Se anche il Washington Post non è abbastanza

Stai leggendo Insert Coin: una newsletter con cui racconto i videogiochi, il loro mercato e gli sviluppatori.
Ogni domenica invio una nuova puntata.

Uno dei modi più veloci e più diretti di comunicare il valore e il peso del settore dei videogiochi, specialmente quando si parla con persone che non seguono il settore regolarmente, è sempre quello di dire: vale centinaia di miliardi di dollari. Più del cinema e della musica messi insieme. Produrre un gioco può arrivare a costare centinaia di milioni di dollari e incassarne altrettanti. Insomma: è qualcosa di enorme, incredibile e in costante evoluzione; che con i suoi giochi online crea nuove reti sociali e si sposta verso mondi condivisi connessi. È il presente che anticipa il futuro.

Creiamo, attorno al racconto del videogioco, un’immagine di un colosso che avanza, è inarrestabile e chiunque deve saperlo: dai videogiochi, non si scappa.
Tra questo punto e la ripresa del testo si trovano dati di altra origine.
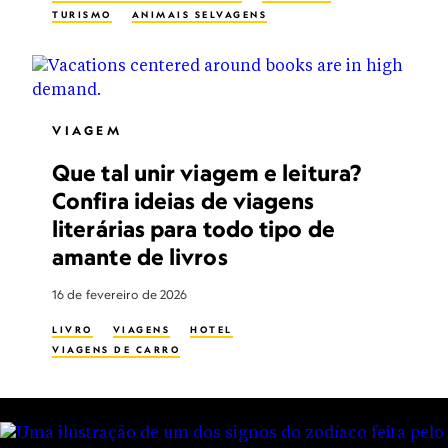
TURISMO
ANIMAIS SELVAGENS
VIAGEM
Que tal unir viagem e leitura?
Confira ideias de viagens
literárias para todo tipo de
amante de livros
16 de fevereiro de 2026
LIVRO
VIAGENS
HOTEL
VIAGENS DE CARRO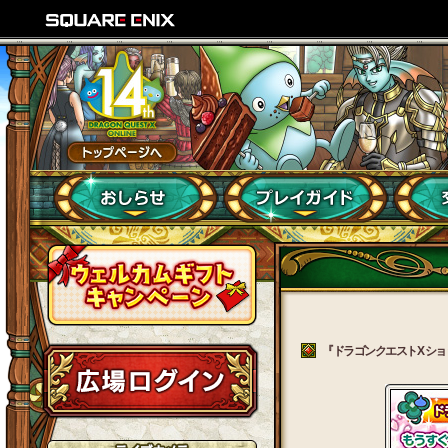
『ドラゴンクエストX ショッ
Ogni tanto, però, ci sono notizie che ci riportano alla realtà. Che ci dicono che i videogiochi, o almeno raccontare i videogiochi, non sono una priorità non solo per molte persone, ma anche per quelle realtà che dovrebbero occuparsi di videogiochi perché rappresentano una parte del racconto della società, della realtà che ci circonda e di dove stiamo andando.

Nei giorni scorsi, il Washington Post, uno dei più grandi giornali al mondo e negli Stati Uniti secondo solo al The New York Times e da alcuni anni di proprietà del fondatore di Amazon nonché miliardario Jeff Bezos, ha annunciato il licenziamento di 20 persone. Fra queste c’era l’intera redazione che componeva Launcher, cioè la sezione verticale che parlava di videogiochi. Insomma: il Washington Post ha deciso di non parlare più di videogiochi. E attenzione: non perché le cose andassero male, anzi.

Il responsabile di Launcher, Mike Hume, ha scritto su Twitter che “nel corso di tre anni, Launcher ha attirato oltre dieci milioni di utenti, la maggior parte dei quali erano lettori inediti per il The Post (come viene chiamato il Washington Post, ndr) e quasi tutti con un’età inferiore ai 40 anni”.

Nel 2022, ha continuato Hume, il traffico generato dagli articoli prodotti da Launcher – che andavano dalle recensioni alle interviste fino a importanti approfondimenti giornalistici – era in crescita rispetto all’anno precedente. Proprio per questo, “la nostra missione stava avendo successo. Sono stordito. Ma soprattutto, sono triste di perdere colleghi a me così cari, speciali e dediti”.

I licenziamenti al Washington Post seguono quelli registrati in altre redazioni internazionali: IGN, GameSpot, Game Informer, Fanbyte.

Nella sua newsletter, Jacob Wolf, ex penna di ESPN per gli esport, ha scritto qualcosa con cui concordo molto e che ci dice quanto poco spazio sembra esserci, oggi, per articoli e approfondimenti che trattino il videogioco in materia adulta. E che tutto sommato, lascia, purtroppo, anche poca speranza.

Ha scritto Wolf: “Launcher era il migliore di noi, coprendo tutti i temi rilevanti – streaming, gaming entertainment, diritti del lavoro e altro ancora – e stava crescendo, diversamente da altri. Eppure, è stato tagliato dalla dirigenza. Se Launcher non era abbastanza, chi può esserlo?”